Threat Spotlight

For the week of 25 Jan 2010
Threat 1

Adobe Reader exploit a ubiquitous threat

Threat Name:

Trojan: Troj/PDFJs-GE

Users at Risk:

Windows users

Further Reading:

Removal Instructions:

If you believe you've been infected, follow these instructions on how to remove Trojans.

About:

Troj/PDFJs-GE is another variant in the PDFJs family. PDFJs Trojans exploit JavaScript parsing flaws in Adobe's ubiquitous Adobe Reader software. This variant is the 5th most common malware seen on infected websites by SophosLabs this week and it targets computers with unpatched versions of Adobe Reader.

The malicious JavaScript resides within the annotation section of the PDF and a mitigation technique is to disable JavaScript within Adobe Reader. As always, people should patch Reader as soon as Adobe releases an update. Patches are available from http://get.adobe.com/reader

Threat 2

Trojan leads to drive-by downloads

Threat Name:

Trojan: Troj/JSRedir-AK

Users at Risk:

Windows users

Removal Instructions:

Please follow these instructions on how to remove Trojans.

About:

Troj/JSRedir-AK is a variant of the JSRedir family that has had a massive impact since early December 2009. JSRedir infections are unintended JavaScript code that is embedded in a website to silently redirect surfers to malicious content on other websites. This is known as a drive-by download.

For the month of January 2010 this infection made up more than 40 percent of web detections discovered by SophosLabs dwarfing other web infections in prominence.

SophosLabs have seen a new website infected with this malware every 15 seconds. The best defense against these attacks is to ensure your anti-virus is up to date, and have users surf through a web filtering proxy to look for malicious contents.

Threat 3

Spam hides Bredo malware

Threat Name:

Trojan: Troj/Agent-MEX

Users at Risk:

Windows users

Removal Instructions:

Please follow these instructions on how to remove Trojans.

About:

Troj/Agent-MEX is a variant of the Bredo family of malware. The Trojan spreads a spam email attachment. It is a continuance of a campaign we have seen for several years purporting to be a shipping notification or wire transfer that asks you to open a malicious manifest. The attachment is usually as a zip file containing only one executable and named:

DHL_Details_Nr455.exe
Western_Union_details_Nr1456.exe

Sample message body:

Hello!

The courier company was not able to deliver your parcel by your address.
Cause: Error in shipping address.

You may pickup the parcel at our post office personaly!

Attention!
The shipping label is attached to this e-mail.
Please print this label to get this package at our post office.

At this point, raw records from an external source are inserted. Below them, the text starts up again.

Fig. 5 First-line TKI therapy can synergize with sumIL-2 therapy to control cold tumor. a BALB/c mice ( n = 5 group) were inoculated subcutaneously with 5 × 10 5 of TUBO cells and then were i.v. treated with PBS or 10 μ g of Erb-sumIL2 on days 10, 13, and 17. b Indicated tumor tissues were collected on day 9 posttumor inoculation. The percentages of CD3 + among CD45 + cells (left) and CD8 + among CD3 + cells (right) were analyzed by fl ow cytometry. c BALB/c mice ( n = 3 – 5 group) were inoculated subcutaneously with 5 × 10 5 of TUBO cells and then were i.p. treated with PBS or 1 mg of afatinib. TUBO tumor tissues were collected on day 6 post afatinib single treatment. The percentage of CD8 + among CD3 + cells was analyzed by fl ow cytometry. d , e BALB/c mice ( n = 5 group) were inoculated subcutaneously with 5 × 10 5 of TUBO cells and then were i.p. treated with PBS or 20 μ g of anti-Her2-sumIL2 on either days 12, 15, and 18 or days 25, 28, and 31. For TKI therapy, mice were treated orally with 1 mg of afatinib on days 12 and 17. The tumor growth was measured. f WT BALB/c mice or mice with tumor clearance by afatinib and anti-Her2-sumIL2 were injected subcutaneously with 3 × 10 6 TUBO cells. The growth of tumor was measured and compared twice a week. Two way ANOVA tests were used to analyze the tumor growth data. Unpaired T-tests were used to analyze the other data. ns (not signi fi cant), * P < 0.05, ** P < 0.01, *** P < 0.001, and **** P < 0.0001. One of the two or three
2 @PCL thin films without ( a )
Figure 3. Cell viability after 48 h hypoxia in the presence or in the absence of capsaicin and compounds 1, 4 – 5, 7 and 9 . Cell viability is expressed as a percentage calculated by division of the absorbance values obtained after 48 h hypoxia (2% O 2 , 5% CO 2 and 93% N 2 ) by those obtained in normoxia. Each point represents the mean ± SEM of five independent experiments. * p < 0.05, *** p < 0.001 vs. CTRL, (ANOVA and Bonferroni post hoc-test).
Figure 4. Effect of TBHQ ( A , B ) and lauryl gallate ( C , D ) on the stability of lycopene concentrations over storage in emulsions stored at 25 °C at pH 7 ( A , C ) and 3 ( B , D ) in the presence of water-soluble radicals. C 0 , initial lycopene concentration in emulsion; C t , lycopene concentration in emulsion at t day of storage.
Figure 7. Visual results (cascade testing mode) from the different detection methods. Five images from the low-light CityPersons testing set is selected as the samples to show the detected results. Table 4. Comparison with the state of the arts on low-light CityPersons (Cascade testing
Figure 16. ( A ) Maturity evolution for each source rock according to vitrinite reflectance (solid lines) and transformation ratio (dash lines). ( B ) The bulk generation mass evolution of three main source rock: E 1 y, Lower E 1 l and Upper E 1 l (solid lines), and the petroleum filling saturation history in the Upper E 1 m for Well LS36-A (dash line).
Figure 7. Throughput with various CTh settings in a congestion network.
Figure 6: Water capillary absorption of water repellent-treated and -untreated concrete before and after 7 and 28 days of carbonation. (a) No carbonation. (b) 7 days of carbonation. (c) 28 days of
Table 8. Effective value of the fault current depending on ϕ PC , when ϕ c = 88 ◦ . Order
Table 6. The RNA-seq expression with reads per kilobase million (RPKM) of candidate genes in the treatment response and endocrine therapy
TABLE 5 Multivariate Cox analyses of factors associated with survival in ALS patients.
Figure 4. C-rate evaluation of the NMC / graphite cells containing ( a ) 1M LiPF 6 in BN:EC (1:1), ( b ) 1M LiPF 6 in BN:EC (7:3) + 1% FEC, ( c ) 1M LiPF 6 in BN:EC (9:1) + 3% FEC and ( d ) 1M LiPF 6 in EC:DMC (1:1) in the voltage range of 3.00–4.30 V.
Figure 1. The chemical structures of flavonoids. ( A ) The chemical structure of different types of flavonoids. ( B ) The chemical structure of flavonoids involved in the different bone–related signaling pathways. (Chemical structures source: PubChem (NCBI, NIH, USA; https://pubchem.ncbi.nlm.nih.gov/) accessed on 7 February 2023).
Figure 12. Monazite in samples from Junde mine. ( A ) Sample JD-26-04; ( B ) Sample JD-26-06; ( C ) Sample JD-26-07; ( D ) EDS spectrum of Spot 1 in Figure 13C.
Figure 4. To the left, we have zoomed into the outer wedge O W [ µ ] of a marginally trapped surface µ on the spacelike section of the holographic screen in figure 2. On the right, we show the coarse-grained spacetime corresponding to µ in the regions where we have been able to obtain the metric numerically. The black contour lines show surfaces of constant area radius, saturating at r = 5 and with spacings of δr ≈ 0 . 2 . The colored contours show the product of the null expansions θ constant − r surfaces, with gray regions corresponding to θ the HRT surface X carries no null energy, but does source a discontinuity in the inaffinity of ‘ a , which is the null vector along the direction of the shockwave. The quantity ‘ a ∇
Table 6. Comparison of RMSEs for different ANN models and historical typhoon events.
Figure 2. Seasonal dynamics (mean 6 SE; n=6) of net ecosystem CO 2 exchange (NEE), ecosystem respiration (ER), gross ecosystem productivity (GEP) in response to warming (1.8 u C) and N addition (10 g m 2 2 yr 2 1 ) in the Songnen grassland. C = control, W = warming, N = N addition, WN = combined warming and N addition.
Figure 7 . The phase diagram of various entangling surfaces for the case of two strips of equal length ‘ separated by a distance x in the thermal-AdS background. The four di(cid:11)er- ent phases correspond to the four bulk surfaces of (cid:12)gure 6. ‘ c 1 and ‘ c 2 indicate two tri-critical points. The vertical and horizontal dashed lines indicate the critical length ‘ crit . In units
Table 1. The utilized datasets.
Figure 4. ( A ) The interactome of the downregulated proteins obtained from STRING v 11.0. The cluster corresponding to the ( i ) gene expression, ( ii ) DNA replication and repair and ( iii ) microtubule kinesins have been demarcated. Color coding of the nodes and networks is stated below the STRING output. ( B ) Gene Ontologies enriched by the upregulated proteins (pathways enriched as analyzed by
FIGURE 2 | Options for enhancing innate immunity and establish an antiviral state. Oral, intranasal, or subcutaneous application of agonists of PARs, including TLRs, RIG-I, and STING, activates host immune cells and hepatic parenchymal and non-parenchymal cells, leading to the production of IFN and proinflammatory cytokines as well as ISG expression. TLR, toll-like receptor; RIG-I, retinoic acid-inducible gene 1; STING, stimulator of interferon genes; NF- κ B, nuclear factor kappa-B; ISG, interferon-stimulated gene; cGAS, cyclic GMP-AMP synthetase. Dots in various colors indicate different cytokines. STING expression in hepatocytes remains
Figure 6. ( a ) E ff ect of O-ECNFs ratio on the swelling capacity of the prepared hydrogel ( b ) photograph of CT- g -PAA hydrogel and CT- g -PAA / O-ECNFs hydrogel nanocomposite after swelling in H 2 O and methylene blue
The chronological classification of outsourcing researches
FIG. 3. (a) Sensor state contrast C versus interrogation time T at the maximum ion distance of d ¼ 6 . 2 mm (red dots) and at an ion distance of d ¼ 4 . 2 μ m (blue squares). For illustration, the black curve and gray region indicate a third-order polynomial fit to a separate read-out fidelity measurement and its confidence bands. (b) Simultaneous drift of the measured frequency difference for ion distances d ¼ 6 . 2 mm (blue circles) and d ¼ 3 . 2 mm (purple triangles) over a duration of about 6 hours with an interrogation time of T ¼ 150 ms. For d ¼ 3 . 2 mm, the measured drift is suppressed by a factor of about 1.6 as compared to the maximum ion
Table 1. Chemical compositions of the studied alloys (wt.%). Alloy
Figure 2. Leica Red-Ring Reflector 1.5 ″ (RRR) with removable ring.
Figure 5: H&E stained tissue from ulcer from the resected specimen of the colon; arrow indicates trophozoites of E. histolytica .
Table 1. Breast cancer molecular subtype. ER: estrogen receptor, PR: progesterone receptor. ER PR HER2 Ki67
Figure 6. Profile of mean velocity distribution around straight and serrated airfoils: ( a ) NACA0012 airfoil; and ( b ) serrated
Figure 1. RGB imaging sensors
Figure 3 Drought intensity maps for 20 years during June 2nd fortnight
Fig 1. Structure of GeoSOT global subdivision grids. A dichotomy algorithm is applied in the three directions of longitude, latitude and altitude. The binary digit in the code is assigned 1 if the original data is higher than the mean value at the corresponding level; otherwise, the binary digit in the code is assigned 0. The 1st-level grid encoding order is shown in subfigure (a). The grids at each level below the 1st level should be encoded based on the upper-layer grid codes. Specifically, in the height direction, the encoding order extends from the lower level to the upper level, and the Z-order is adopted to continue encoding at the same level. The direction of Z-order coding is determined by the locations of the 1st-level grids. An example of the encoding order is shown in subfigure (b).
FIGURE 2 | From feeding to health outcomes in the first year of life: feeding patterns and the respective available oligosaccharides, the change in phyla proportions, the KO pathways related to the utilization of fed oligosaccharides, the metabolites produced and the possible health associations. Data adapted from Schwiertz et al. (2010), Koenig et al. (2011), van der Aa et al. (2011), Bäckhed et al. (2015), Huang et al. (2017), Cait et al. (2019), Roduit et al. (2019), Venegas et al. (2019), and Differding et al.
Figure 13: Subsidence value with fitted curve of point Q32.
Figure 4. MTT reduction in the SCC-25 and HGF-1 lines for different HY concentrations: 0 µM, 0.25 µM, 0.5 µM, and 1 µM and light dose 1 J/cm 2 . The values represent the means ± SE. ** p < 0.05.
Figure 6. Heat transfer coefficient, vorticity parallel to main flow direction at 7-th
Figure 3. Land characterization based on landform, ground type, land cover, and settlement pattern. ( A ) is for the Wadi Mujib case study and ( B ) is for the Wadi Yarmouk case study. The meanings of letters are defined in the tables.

Please do not reply to this e-mail, it is an unmonitored mailbox!

Thank you.
DHL International Service.

If the program is run it will install itself, copying itself to

%STARTMENU%\Programs\Startup\rarype32.exe

and creating a data file in

%PROFILE%\Application Data\avdrn.dat

Once installed Troj/Agent-MEX will attempt to contact a website hosted at dollardream.ru.

This is known to be related to the FakeAV malware family and might download further samples which encourage downloading rogue anti-virus products.

In addition to the detection provided for Troj/Agent-MEX, the proactive HIPS technology in Sophos Endpoint Security can prevent the installation of Troj/Agent-MEX, using rule HIPS/FileMod-001.

Mail gateway filtering solutions should be configured to blog executable files from delivery, including inside of archives. Additionally, proactive protections should be enabled in endpoint anti-virus products to prevent this and future variants from circumventing detection.